А евразийцы, похоже, опять погонят в фаланстеры. Мондиалист богат или собирается разбогатеть и трудится над этим денно и нощно, потому что бедным быть западло. Что же касается равенства, то мондиалист к нему равнодушен, потому что он вечный олимпийский игрок и жаждет всех обогнать. Когда я выяснила, что евразийцы боятся рынка и считают деньги порождением Ехидны, я подумала словами Щедрина: «Ну, затарантила таранта!» Как я где встречу этот сюжетик, то представляется мне одно и то же. Двадцать пятое. Первый день. ГУЛАГ. Карточки. Очереди. Красные флаги. Словом, сплошное величие. Идет война народная, священная война 76 лет кряду, а евразийцы предлагают повоевать еще. Мы, мондиалисты, можем позволить себе все. Даже бал-маскарад. Поэтому мы будем смотреть сквозь пальцы на евразийцев, которые в парижских кабачках и в римских тавернах пугают людей цитатами из Ницше, Гитлера и Эдички Лимонова. Европе свойственно подвергать сомнению все, вплоть до трех китов.


Ле Пен сетует на то, что его негры и арабы одолели. Какая злобная и тупая чушь! Мондиализм заключает всю Ойкумену в кольцо своих сияющих лучей. Запад – это братство Кольца. Пусть евразийцы читают Клиффорда Саймака, «Заповедник гоблинов». Там Земля стала полюсом Галактики, и в ее университетском городке гуляют обитатели разных планет, не то что черные или желтые, но даже жидкие и газообразные.

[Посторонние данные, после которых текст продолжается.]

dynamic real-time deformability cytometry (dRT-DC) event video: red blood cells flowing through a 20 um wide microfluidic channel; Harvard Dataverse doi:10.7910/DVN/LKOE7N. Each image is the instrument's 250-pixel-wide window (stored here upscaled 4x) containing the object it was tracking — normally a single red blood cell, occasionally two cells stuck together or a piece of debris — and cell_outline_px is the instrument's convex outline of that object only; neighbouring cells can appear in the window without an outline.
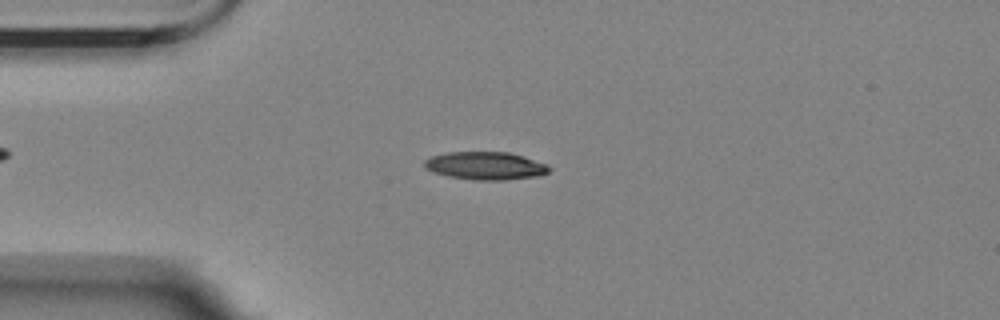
{"species": "Egyptian fruit bat (a non-hibernating species)", "species_latin": "Rousettus aegyptiacus", "temperature_condition": "room temperature", "stored_images_in_passage": 56, "camera_frame_rate_fps": 3000, "um_per_image_px": 0.085, "animal": {"sex": "female"}, "frame": {"image": 1, "passage_image": 14, "time_ms": 4.333, "image_size_px": [1000, 320], "cell_outline_px": [[552, 168], [548, 172], [540, 176], [504, 180], [472, 180], [448, 176], [424, 168], [424, 160], [432, 156], [444, 152], [508, 152], [524, 156], [548, 164]], "centroid_in_image_um": [41.3, 14.09], "position_along_channel_um": 43.7, "area_um2": 20.46}}
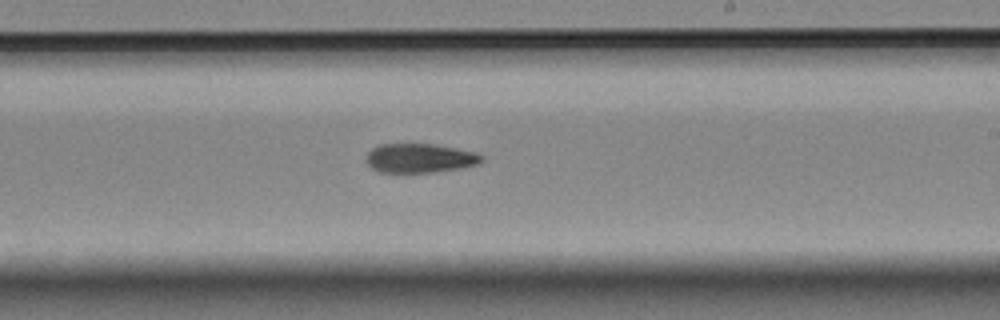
{"frame": {"image": 2, "passage_image": 33, "time_ms": 10.667, "image_size_px": [1000, 320], "cell_outline_px": [[484, 160], [476, 164], [460, 168], [436, 172], [380, 172], [372, 168], [364, 160], [368, 152], [372, 148], [380, 144], [432, 144], [456, 148], [476, 152], [484, 156]], "centroid_in_image_um": [35.67, 13.44], "position_along_channel_um": 253.3, "area_um2": 19.65}}
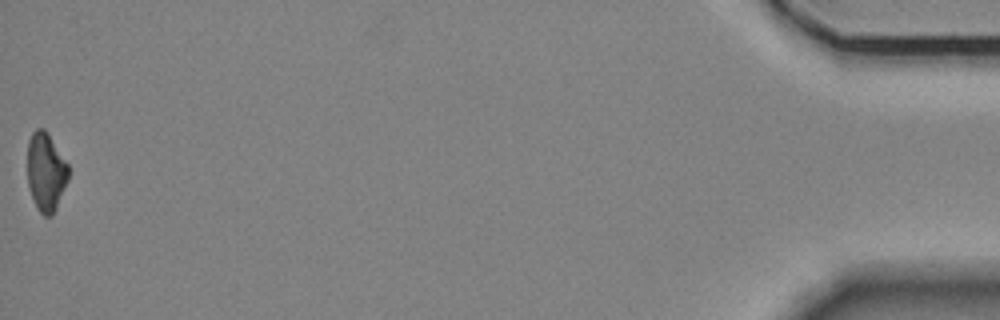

Америка – это подступы к этому миру будущего, когда Разум перешагнет через все «измы» и границы на свете. Мондиалисты добры. Это они еще в 20-е годы кормили через миссии АРА наших голодающих, это они основали Армию спасения, Лигу Наций, ООН и Корпус мира. Они сегодня бесплатно по Би-би-си передают развивающие программы на русском языке о современном бизнесе, чтобы взять нас в светлое царство капитализма. Мондиализм – это Жизнь, крылья птицы из «Фьоренцы» Томаса Манна, а евразийство – это злобный новый Саванарола, целящийся в эту птицу. Эта жизнь знает мощные приливы вдохновения и пафоса и прохладные отливы рационализма, она бьется над вечной загадкой бытия – и хохочет по дороге, и бежит босиком по альпийским лугам. Евразийцы снова хотят выстроить нас в колонны под черными знаменами и поставить на колени перед новыми языческими алтарями, где будут приноситься человеческие жертвы. И что-то они подозрительно спелись, Анпилов, Проханов, Бакланов, Дугин. Мы не хотим больше ни черных мундиров, ни красных знамен. Евразийцы и над Черным морем готовы воскликнуть, как чекистский палач из баллады Галича:

 
Ах ты, море, море Черное!
Ты какое-то верченое-крученое,
На Инту тебя свел за дело б я,
Ты из Черного стало б Белое.
 

Евразийцы бы все стихии загнали в барак. Теперь я поняла смысл скандинавских мифов. Злой волк Фенрир, привязанный у бездны, который вырвется в час Рагнаради перед концом мира, – это евразийство. Ничего, нам к безнадежным битвам не привыкать! Дон Кихот был мондиалист. Россия евразийцам не достанется. По пятницам здесь не подают. Она, как подсолнечник, поворачивается к солнцу мондиализма. И пусть учтут это Ирак, Куба, Корея и Китай. «Как ныне сбирается вещий Олег отмстить неразумным хозарам…»

Мой любимый мужчина

Хочу сразу оговориться, что не мыслю и никогда не мыслила для себя плотской любви. Настоящая любовь – это мужская дружба и человеческое восхищение, и ведет она не к браку и не к адюльтеру. Любовь призвана ответить на один-единственный вопрос: с кем ты хочешь вместе сражаться и умереть? У меня таких людей сразу двое, и оба они не от мира сего.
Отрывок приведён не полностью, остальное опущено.